Every record below should be repeated exactly, with the pictures left out.

┌──

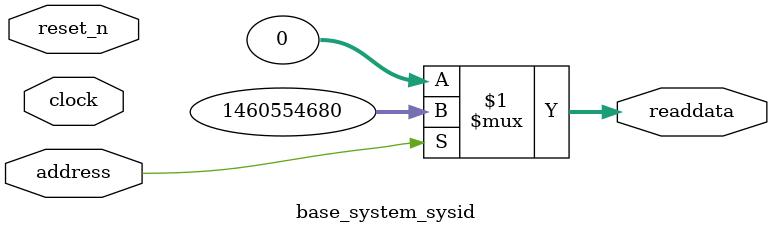
<source format=v>



// synthesis translate_off
`timescale 1ns / 1ps
// synthesis translate_on

// turn off superfluous verilog processor warnings 
// altera message_level Level1 
// altera message_off 10034 10035 10036 10037 10230 10240 10030 

module base_system_sysid (
               // inputs:
                address,
                clock,
                reset_n,

               // outputs:
                readdata
             )
;

  output  [ 31: 0] readdata;
  input            address;
  input            clock;
  input            reset_n;

  wire    [ 31: 0] readdata;
  //control_slave, which is an e_avalon_slave
  assign readdata = address ? 1460554680 : 0;

endmodule




</source>
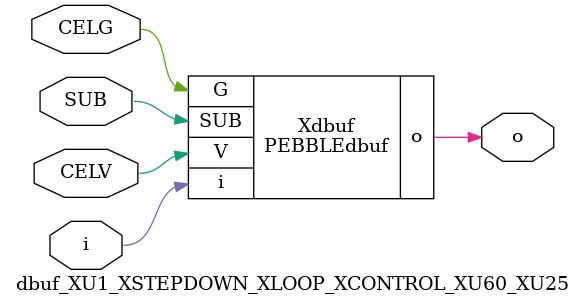
<source format=v>



module PEBBLEdbuf ( o, G, SUB, V, i );

  input V;
  input i;
  input G;
  output o;
  input SUB;
endmodule

//Celera Confidential Do Not Copy dbuf_XU1_XSTEPDOWN_XLOOP_XCONTROL_XU60_XU25
//Celera Confidential Symbol Generator
//Digital Buffer
module dbuf_XU1_XSTEPDOWN_XLOOP_XCONTROL_XU60_XU25 (CELV,CELG,i,o,SUB);
input CELV;
input CELG;
input i;
input SUB;
output o;

//Celera Confidential Do Not Copy dbuf
PEBBLEdbuf Xdbuf(
.V (CELV),
.i (i),
.o (o),
.SUB (SUB),
.G (CELG)
);
//,diesize,PEBBLEdbuf

//Celera Confidential Do Not Copy Module End
//Celera Schematic Generator
endmodule

</source>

└──

*Your solution*.
<source format=v>



// synthesis translate_off
`timescale 1ns / 1ps
// synthesis translate_on

// turn off superfluous verilog processor warnings 
// altera message_level Level1 
// altera message_off 10034 10035 10036 10037 10230 10240 10030 

module base_system_sysid (
               // inputs:
                address,
                clock,
                reset_n,

               // outputs:
                readdata
             )
;

  output  [ 31: 0] readdata;
  input            address;
  input            clock;
  input            reset_n;

  wire    [ 31: 0] readdata;
  //control_slave, which is an e_avalon_slave
  assign readdata = address ? 1460554680 : 0;

endmodule




</source>
<source format=v>



module PEBBLEdbuf ( o, G, SUB, V, i );

  input V;
  input i;
  input G;
  output o;
  input SUB;
endmodule

//Celera Confidential Do Not Copy dbuf_XU1_XSTEPDOWN_XLOOP_XCONTROL_XU60_XU25
//Celera Confidential Symbol Generator
//Digital Buffer
module dbuf_XU1_XSTEPDOWN_XLOOP_XCONTROL_XU60_XU25 (CELV,CELG,i,o,SUB);
input CELV;
input CELG;
input i;
input SUB;
output o;

//Celera Confidential Do Not Copy dbuf
PEBBLEdbuf Xdbuf(
.V (CELV),
.i (i),
.o (o),
.SUB (SUB),
.G (CELG)
);
//,diesize,PEBBLEdbuf

//Celera Confidential Do Not Copy Module End
//Celera Schematic Generator
endmodule

</source>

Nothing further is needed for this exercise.